Extracted page text data >>

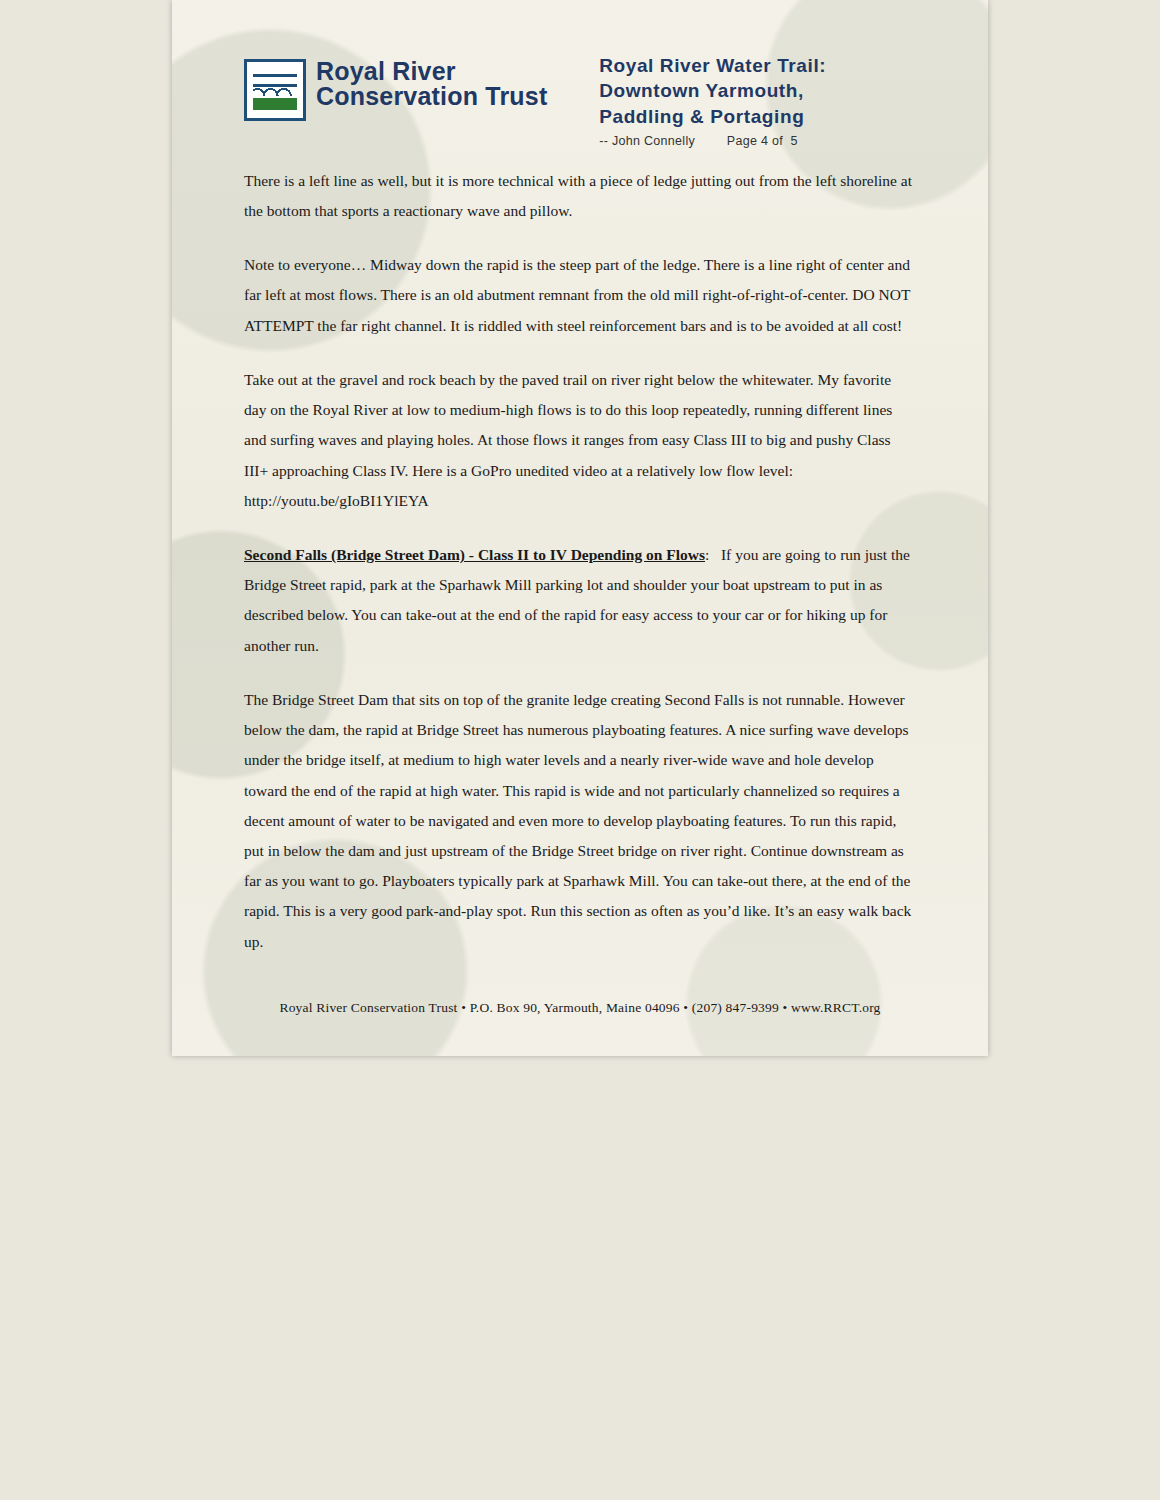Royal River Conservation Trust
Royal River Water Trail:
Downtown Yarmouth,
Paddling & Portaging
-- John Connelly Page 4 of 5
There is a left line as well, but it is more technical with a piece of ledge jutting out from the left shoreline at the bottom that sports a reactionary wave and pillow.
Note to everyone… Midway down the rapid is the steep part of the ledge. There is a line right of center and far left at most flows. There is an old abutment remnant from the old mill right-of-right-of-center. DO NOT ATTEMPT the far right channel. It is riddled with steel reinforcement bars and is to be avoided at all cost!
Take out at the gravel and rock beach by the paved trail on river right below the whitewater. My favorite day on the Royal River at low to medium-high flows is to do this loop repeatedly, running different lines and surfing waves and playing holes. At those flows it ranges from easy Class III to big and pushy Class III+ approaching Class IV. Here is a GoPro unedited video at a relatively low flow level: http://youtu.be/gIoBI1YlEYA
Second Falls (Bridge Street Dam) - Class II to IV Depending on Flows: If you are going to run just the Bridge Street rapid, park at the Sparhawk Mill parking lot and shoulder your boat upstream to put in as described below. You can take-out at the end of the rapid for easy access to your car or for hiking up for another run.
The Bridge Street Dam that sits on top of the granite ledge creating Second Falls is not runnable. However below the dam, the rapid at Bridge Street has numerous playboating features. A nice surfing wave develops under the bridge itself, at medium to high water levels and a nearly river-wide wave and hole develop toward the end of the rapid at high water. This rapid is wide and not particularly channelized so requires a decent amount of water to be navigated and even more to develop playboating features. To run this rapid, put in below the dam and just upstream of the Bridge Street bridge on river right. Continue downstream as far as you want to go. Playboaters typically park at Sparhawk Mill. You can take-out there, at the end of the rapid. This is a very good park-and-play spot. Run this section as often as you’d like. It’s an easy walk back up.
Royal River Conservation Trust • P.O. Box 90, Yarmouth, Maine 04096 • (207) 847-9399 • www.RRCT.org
...
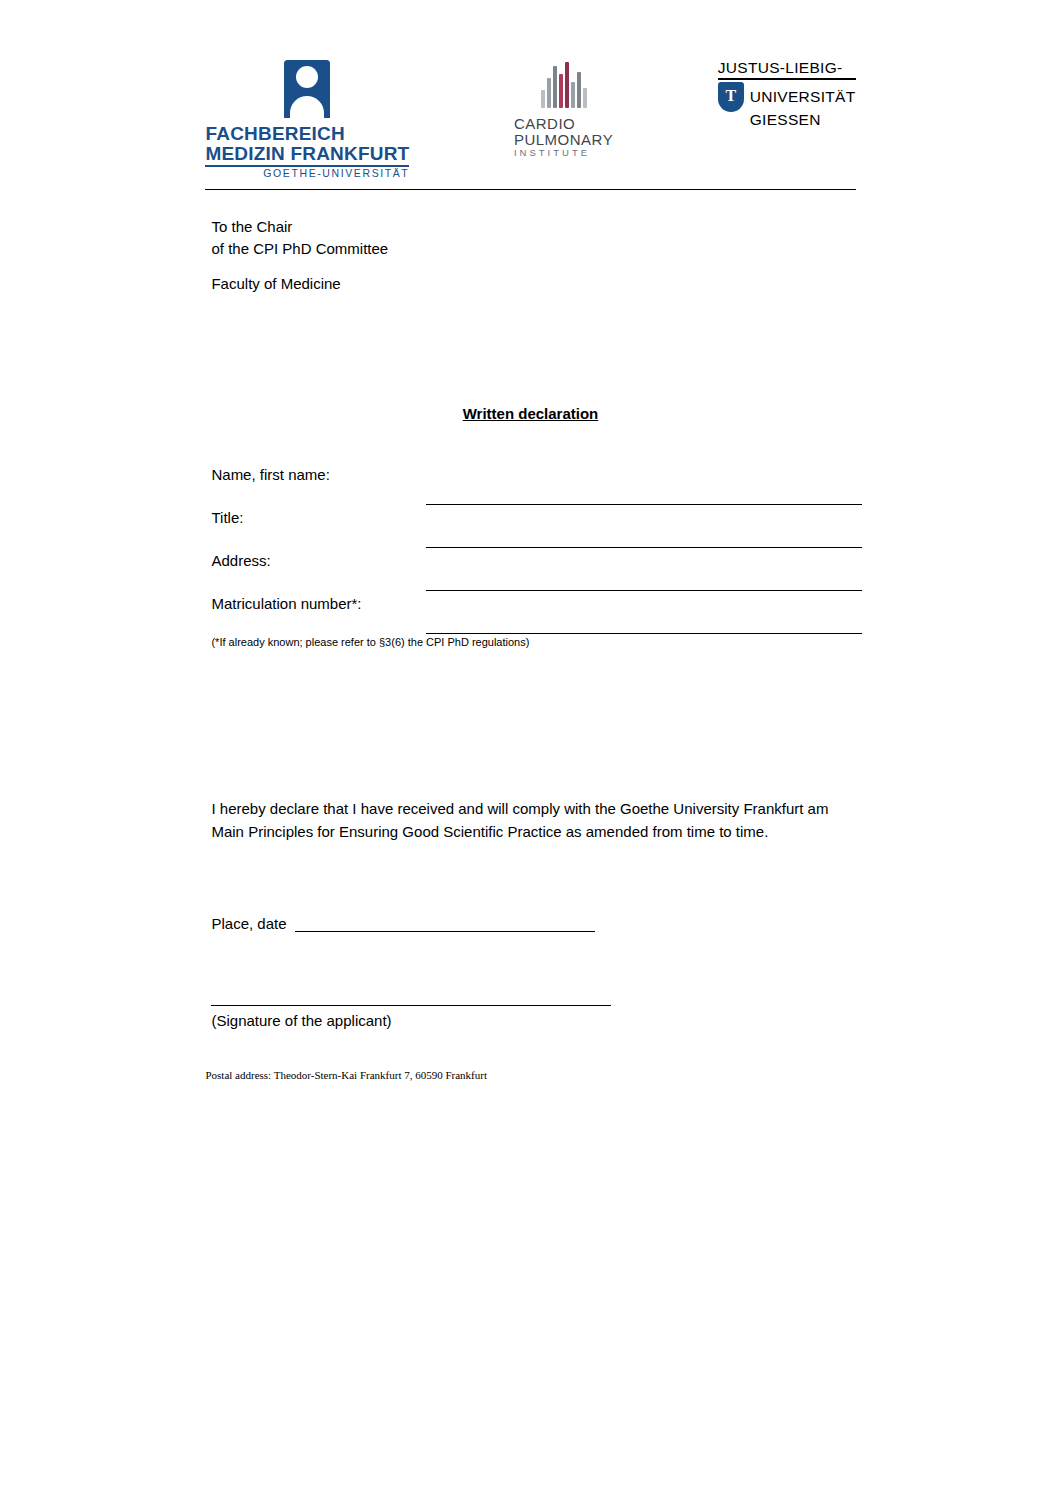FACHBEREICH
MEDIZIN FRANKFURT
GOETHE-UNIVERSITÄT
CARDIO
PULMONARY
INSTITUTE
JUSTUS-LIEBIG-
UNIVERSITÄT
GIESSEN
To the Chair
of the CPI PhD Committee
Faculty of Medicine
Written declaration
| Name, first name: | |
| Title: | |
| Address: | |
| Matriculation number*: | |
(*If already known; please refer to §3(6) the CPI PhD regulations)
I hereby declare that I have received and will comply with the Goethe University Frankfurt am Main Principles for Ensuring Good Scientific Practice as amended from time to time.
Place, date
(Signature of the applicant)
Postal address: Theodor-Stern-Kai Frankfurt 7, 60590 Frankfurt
* * *
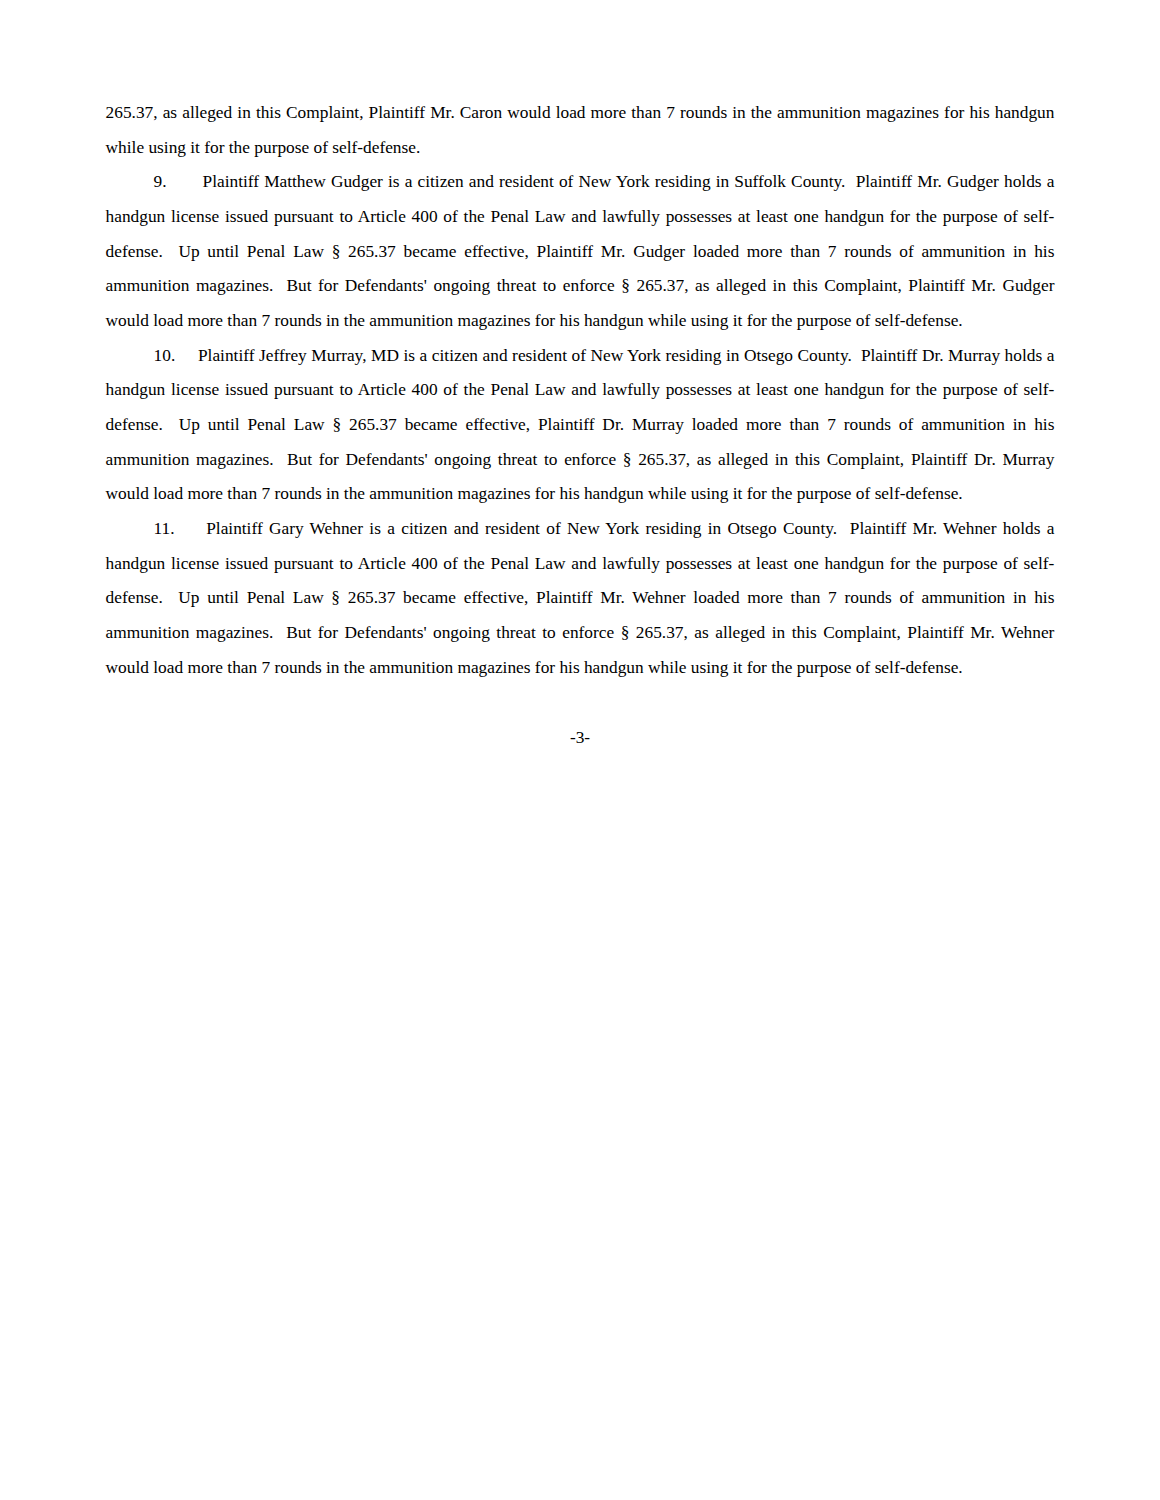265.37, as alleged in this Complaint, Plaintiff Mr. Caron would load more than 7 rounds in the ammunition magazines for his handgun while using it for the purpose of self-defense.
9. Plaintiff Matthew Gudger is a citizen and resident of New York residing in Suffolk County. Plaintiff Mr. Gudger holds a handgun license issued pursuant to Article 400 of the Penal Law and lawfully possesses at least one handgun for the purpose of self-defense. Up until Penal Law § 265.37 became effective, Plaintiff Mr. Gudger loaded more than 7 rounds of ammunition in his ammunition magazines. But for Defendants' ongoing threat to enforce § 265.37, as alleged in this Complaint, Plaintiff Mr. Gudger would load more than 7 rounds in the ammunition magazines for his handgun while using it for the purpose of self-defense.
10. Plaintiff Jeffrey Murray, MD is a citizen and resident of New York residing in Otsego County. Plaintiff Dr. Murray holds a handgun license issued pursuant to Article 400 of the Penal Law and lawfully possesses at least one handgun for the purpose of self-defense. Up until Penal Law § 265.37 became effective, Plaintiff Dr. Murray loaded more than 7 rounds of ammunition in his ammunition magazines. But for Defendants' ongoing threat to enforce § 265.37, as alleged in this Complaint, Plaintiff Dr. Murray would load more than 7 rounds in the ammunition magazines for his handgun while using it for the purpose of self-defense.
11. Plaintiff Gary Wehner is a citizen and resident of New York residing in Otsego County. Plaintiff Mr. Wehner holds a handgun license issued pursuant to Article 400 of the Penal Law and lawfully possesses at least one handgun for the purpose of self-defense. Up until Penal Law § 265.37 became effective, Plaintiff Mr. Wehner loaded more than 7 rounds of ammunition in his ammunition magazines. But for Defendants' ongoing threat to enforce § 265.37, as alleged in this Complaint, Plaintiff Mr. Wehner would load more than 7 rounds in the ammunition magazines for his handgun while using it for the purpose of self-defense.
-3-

Task goal >> All lines above from the one with "of the CPI PhD Committee" to the one with "Postal address: Theodor-Stern-Kai", inclusive, should be copied exactly, and no other lines.

Response area >>
of the CPI PhD Committee
Faculty of Medicine
Written declaration
| Name, first name: | |
| Title: | |
| Address: | |
| Matriculation number*: | |
(*If already known; please refer to §3(6) the CPI PhD regulations)
I hereby declare that I have received and will comply with the Goethe University Frankfurt am Main Principles for Ensuring Good Scientific Practice as amended from time to time.
Place, date
(Signature of the applicant)
Postal address: Theodor-Stern-Kai Frankfurt 7, 60590 Frankfurt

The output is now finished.